Was diesen staatlichen Interessenkreis angeht, so kann der Ausgangspunkt aller Überlegungen freilich kein anderer sein, als das durch die Reichsverfassung geschaffene Verhältnis, das sich erheblich unterscheidet von den vor der Staatsumwälzung bestehenden theoretischen und praktischen Beziehungen zwischen Staat und Kirche.
Daß die Staatsregierung die zahlreichen hiernach zur Diskussion stehenden Probleme nicht nur unter abstrakt staatlichem, sondern unter konkret preußischem Gesichtswinkel prüft, davon bitte ich Sie zu jeder Zeit überzeugt zu sein. Das Beispiel anderer deutscher Länder kann für Preußen – wie auf manchen anderen Gebieten so auch hier – im Einzelnen keineswegs maßgebend sein. Soweit also die Vorwürfe oder Besorgnisse aus Befürchtungen dieser Art sich herleiten, gehen sie von irrigen Voraussetzungen aus. Die Größe Preußens, seine territoriale Lage, die konfessionelle Gliederung seiner Bevölkerung, die bestehenden sozialen und politischen Spannungen können bei der Gestaltung des Verhältnisses von Staat und Kirche nicht außer Acht gelassen werden. Insbesondere ist sich die Staatsregierung bewußt, daß bei der Wahrung des konfessionellen Friedens die spezifisch preußischen Verhältnisse volle Beachtung zu finden haben.

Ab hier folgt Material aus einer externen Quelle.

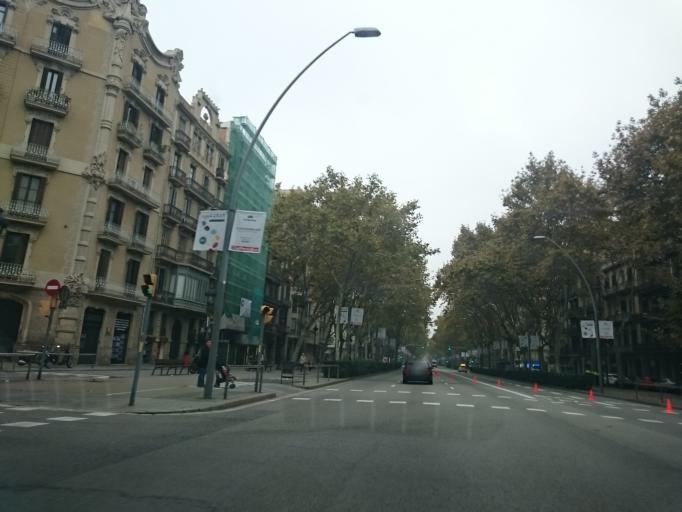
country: ES
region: Catalonia
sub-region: Provincia de Barcelona
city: Sants-Montjuic
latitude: 41.3787
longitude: 2.1539
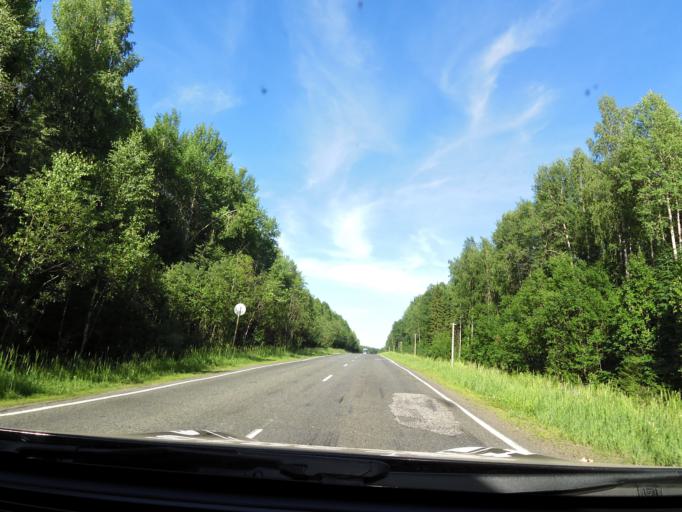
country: RU
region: Kirov
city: Belaya Kholunitsa
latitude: 58.9172
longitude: 51.0973
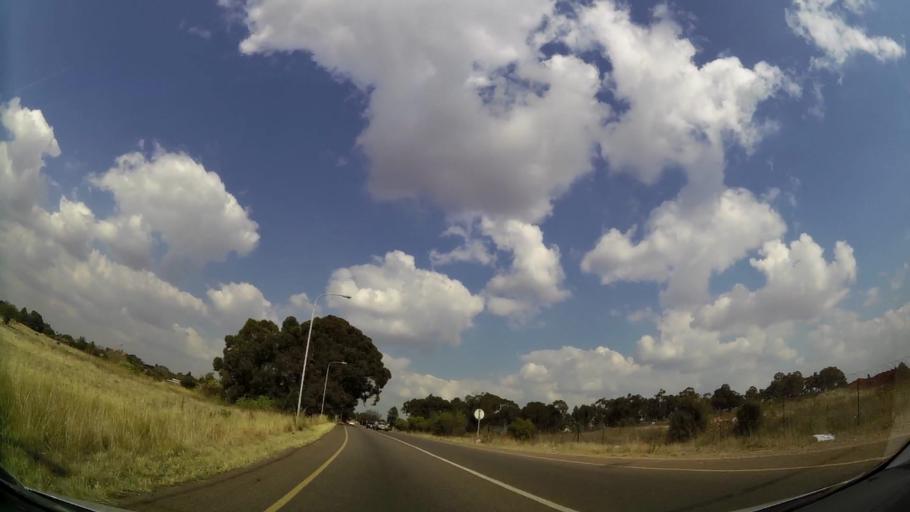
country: ZA
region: Gauteng
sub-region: City of Tshwane Metropolitan Municipality
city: Centurion
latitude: -25.8228
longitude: 28.2363
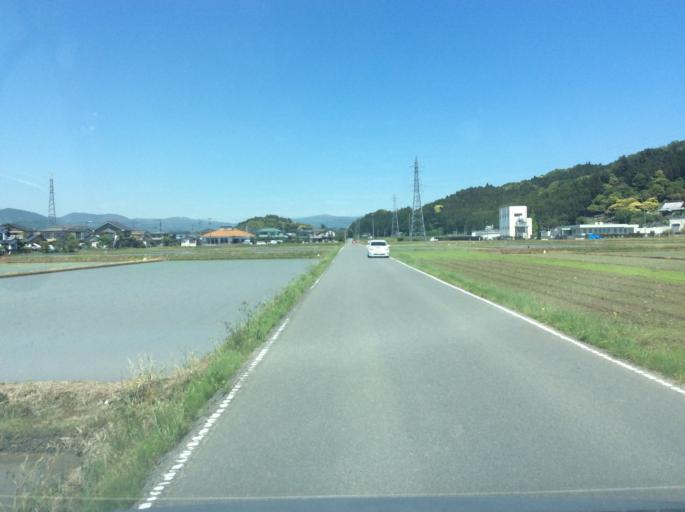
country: JP
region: Fukushima
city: Iwaki
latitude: 37.0749
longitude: 140.8862
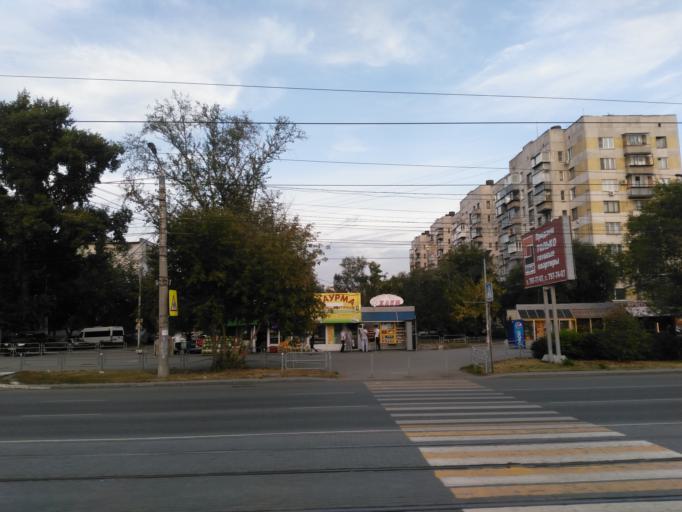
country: RU
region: Chelyabinsk
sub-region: Gorod Chelyabinsk
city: Chelyabinsk
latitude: 55.1768
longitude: 61.3994
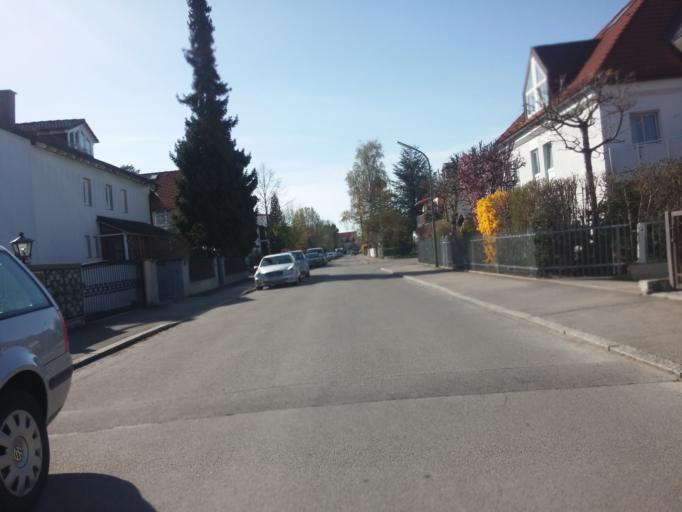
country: DE
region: Bavaria
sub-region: Upper Bavaria
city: Neubiberg
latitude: 48.0810
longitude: 11.6696
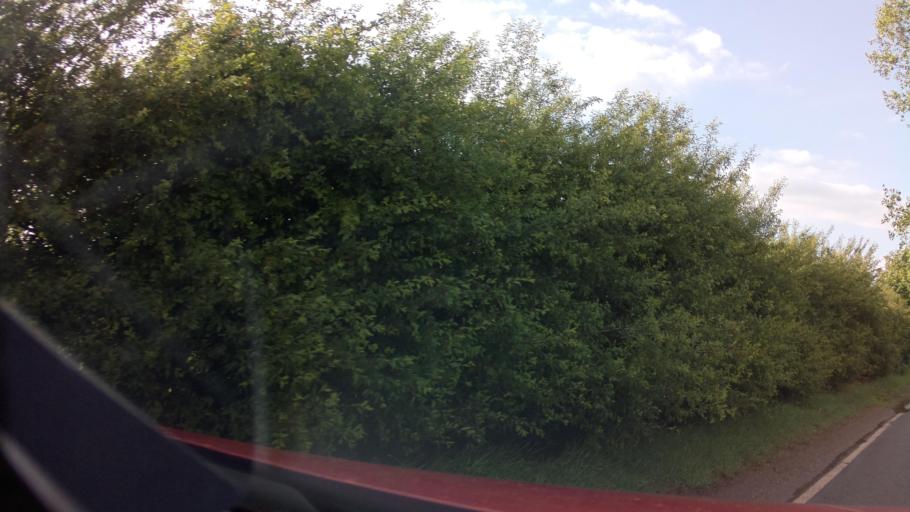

Nun hat man gerade von diesem Gesichtspunkt aus dem preußischen Staat geraten und es als seine Pflicht hingestellt, die preußischen kirchenpolitischen Interessen durch preußisches Staatsgesetz zu regeln. Ich bitte es mir zu glauben, daß die Staatsregierung es an der Prüfung dieser Frage nicht hat fehlen lassen. Aber auch hier können die ungleich einfacheren Verhältnisse anderer Länder für Preußen nicht ohne weiteres als vorbildlich hingestellt werden. Auf alle Fälle darf es der Staatsregierung nicht verwehrt sein, zu versuchen, ob nicht durch Verständigung mit den Religionsgesellschaften eine für Staat und Volk günstigere Lösung erzielt werden kann, als es durch einseitiges Vorgehen möglich ist.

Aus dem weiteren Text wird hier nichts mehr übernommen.